I halted the car in front of his building, my mind still in blurry overdrive. We let an awkward beat pass, each waiting for the other to initiate a good-bye. Barack cocked his head at me.
“Should we get some ice cream?” he said.
This is when I knew the game was on, one of the few times I decided to stop thinking and just live. It was a warm summer evening in the city that I loved. The air felt soft on my skin. There was a Baskin-Robbins on the block near Barack’s apartment, and we got ourselves two cones, taking them outside to eat, finding ourselves a spot on the curb. We sat close together with our knees pulled up, pleasantly tired after a day spent outdoors, eating our ice cream quickly and wordlessly, trying to stay ahead of the melt. Maybe Barack read it on my face or sensed it in my posture—the fact that everything for me had now begun to loosen and unfold.

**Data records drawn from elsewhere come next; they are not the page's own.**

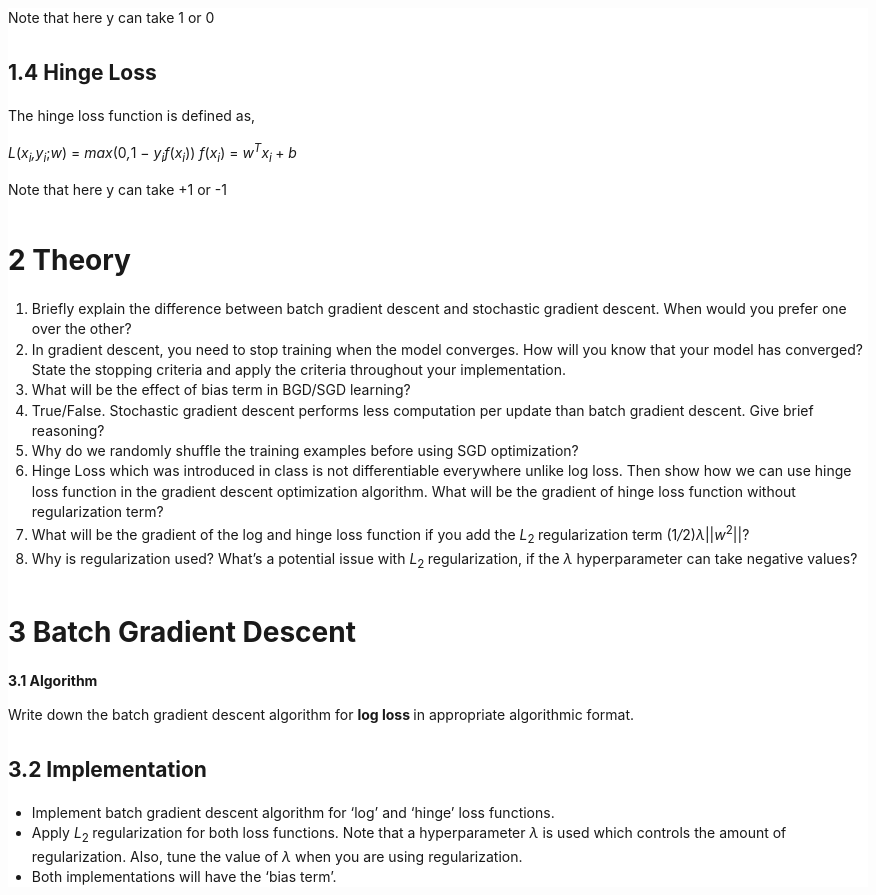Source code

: Note that here y can take 1 or 0

<h2>1.4      Hinge Loss</h2>

The hinge loss function is defined as,

<em>L</em>(<em>x<sub>i</sub>,y<sub>i</sub></em>;<em>w</em>) = <em>max</em>(0<em>,</em>1 − <em>y<sub>i</sub>f</em>(<em>x<sub>i</sub></em>)) <em>f</em>(<em>x<sub>i</sub></em>) = <em>w<sup>T</sup>x<sub>i </sub></em>+ <em>b</em>

Note that here y can take +1 or -1

<h1>2       Theory</h1>

<ol>

 <li>Briefly explain the difference between batch gradient descent and stochastic gradient descent. When would you prefer one over the other?</li>

 <li>In gradient descent, you need to stop training when the model converges. How will you know that your model has converged? State the stopping criteria and apply the criteria throughout your implementation.</li>

 <li>What will be the effect of bias term in BGD/SGD learning?</li>

 <li>True/False. Stochastic gradient descent performs less computation per update than batch gradient descent. Give brief reasoning?</li>

 <li>Why do we randomly shuffle the training examples before using SGD optimization?</li>

 <li>Hinge Loss which was introduced in class is not differentiable everywhere unlike log loss. Then show how we can use hinge loss function in the gradient descent optimization algorithm. What will be the gradient of hinge loss function without regularization term?</li>

 <li>What will be the gradient of the log and hinge loss function if you add the <em>L</em><sub>2 </sub>regularization term (1<em>/</em>2)<em>λ</em>||<em>w</em><sup>2</sup>||?</li>

 <li>Why is regularization used? What’s a potential issue with <em>L</em><sub>2 </sub>regularization, if the <em>λ </em>hyperparameter can take negative values?</li>

</ol>

<h1>3         Batch Gradient Descent</h1>

<strong>3.1      Algorithm </strong>

Write down the batch gradient descent algorithm for <strong>log loss </strong>in appropriate algorithmic format.

<h2>3.2      Implementation</h2>

<ul>

 <li>Implement batch gradient descent algorithm for ‘log’ and ‘hinge’ loss functions.</li>

 <li>Apply <em>L</em><sub>2 </sub>regularization for both loss functions. Note that a hyperparameter <em>λ </em>is used which controls the amount of regularization. Also, tune the value of <em>λ </em>when you are using regularization.</li>

 <li>Both implementations will have the ‘bias term’.</li>

</ul>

He was looking at me curiously, with the trace of a smile.
“Can I kiss you?” he asked.
And with that, I leaned in and everything felt clear.
Becoming Us
9
As soon as I allowed myself to feel anything for Barack, the feelings came rushing—a toppling blast of lust, gratitude, fulfillment, wonder. Any worries I’d been harboring about my life and career and even about Barack himself seemed to fall away with that first kiss, replaced by a driving need to know him better, to explore and experience everything about him as fast as I could.